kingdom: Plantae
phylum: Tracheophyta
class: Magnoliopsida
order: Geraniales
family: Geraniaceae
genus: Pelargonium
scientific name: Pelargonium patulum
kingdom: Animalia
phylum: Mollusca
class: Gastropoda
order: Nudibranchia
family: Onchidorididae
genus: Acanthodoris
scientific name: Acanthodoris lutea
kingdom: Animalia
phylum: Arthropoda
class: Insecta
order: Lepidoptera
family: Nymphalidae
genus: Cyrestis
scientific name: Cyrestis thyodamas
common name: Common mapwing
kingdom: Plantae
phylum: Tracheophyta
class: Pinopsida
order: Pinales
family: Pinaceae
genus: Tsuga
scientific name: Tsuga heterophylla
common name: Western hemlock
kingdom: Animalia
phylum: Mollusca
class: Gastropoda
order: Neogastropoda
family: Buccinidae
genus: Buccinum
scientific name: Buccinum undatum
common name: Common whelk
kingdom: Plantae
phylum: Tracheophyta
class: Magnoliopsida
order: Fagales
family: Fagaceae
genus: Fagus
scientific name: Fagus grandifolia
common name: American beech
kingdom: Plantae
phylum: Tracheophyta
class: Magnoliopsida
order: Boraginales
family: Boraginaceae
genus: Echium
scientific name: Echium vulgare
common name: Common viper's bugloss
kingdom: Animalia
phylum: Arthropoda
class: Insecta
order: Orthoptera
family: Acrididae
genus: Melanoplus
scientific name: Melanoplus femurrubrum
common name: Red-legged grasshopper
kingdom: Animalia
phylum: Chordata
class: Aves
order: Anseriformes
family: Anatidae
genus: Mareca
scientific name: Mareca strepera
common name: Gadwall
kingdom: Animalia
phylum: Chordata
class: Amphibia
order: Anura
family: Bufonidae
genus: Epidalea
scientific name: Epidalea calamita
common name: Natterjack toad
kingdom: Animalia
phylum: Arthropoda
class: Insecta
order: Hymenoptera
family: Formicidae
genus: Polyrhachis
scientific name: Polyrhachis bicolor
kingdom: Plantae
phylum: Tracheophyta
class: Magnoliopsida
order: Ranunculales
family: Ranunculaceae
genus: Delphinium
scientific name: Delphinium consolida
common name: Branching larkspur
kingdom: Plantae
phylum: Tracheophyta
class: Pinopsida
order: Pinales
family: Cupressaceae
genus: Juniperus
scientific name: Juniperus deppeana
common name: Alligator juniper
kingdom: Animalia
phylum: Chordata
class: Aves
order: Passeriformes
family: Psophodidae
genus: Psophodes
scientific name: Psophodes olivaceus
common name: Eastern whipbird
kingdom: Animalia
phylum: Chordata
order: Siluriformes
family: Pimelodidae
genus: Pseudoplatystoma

■ ■ ■ ■ ■ ■ ■

[TASK DETAILS] Can you give the lines above as a numbered list, with any blank lines left out?

[COMPLETE RESPONSE]
1. kingdom: Plantae
2. phylum: Tracheophyta
3. class: Magnoliopsida
4. order: Geraniales
5. family: Geraniaceae
6. genus: Pelargonium
7. scientific name: Pelargonium patulum
8. kingdom: Animalia
9. phylum: Mollusca
10. class: Gastropoda
11. order: Nudibranchia
12. family: Onchidorididae
13. genus: Acanthodoris
14. scientific name: Acanthodoris lutea
15. kingdom: Animalia
16. phylum: Arthropoda
17. class: Insecta
18. order: Lepidoptera
19. family: Nymphalidae
20. genus: Cyrestis
21. scientific name: Cyrestis thyodamas
22. common name: Common mapwing
23. kingdom: Plantae
24. phylum: Tracheophyta
25. class: Pinopsida
26. order: Pinales
27. family: Pinaceae
28. genus: Tsuga
29. scientific name: Tsuga heterophylla
30. common name: Western hemlock
31. kingdom: Animalia
32. phylum: Mollusca
33. class: Gastropoda
34. order: Neogastropoda
35. family: Buccinidae
36. genus: Buccinum
37. scientific name: Buccinum undatum
38. common name: Common whelk
39. kingdom: Plantae
40. phylum: Tracheophyta
41. class: Magnoliopsida
42. order: Fagales
43. family: Fagaceae
44. genus: Fagus
45. scientific name: Fagus grandifolia
46. common name: American beech
47. kingdom: Plantae
48. phylum: Tracheophyta
49. class: Magnoliopsida
50. order: Boraginales
51. family: Boraginaceae
52. genus: Echium
53. scientific name: Echium vulgare
54. common name: Common viper's bugloss
55. kingdom: Animalia
56. phylum: Arthropoda
57. class: Insecta
58. order: Orthoptera
59. family: Acrididae
60. genus: Melanoplus
61. scientific name: Melanoplus femurrubrum
62. common name: Red-legged grasshopper
63. kingdom: Animalia
64. phylum: Chordata
65. class: Aves
66. order: Anseriformes
67. family: Anatidae
68. genus: Mareca
69. scientific name: Mareca strepera
70. common name: Gadwall
71. kingdom: Animalia
72. phylum: Chordata
73. class: Amphibia
74. order: Anura
75. family: Bufonidae
76. genus: Epidalea
77. scientific name: Epidalea calamita
78. common name: Natterjack toad
79. kingdom: Animalia
80. phylum: Arthropoda
81. class: Insecta
82. order: Hymenoptera
83. family: Formicidae
84. genus: Polyrhachis
85. scientific name: Polyrhachis bicolor
86. kingdom: Plantae
87. phylum: Tracheophyta
88. class: Magnoliopsida
89. order: Ranunculales
90. family: Ranunculaceae
91. genus: Delphinium
92. scientific name: Delphinium consolida
93. common name: Branching larkspur
94. kingdom: Plantae
95. phylum: Tracheophyta
96. class: Pinopsida
97. order: Pinales
98. family: Cupressaceae
99. genus: Juniperus
100. scientific name: Juniperus deppeana
101. common name: Alligator juniper
102. kingdom: Animalia
103. phylum: Chordata
104. class: Aves
105. order: Passeriformes
106. family: Psophodidae
107. genus: Psophodes
108. scientific name: Psophodes olivaceus
109. common name: Eastern whipbird
110. kingdom: Animalia
111. phylum: Chordata
112. order: Siluriformes
113. family: Pimelodidae
114. genus: Pseudoplatystoma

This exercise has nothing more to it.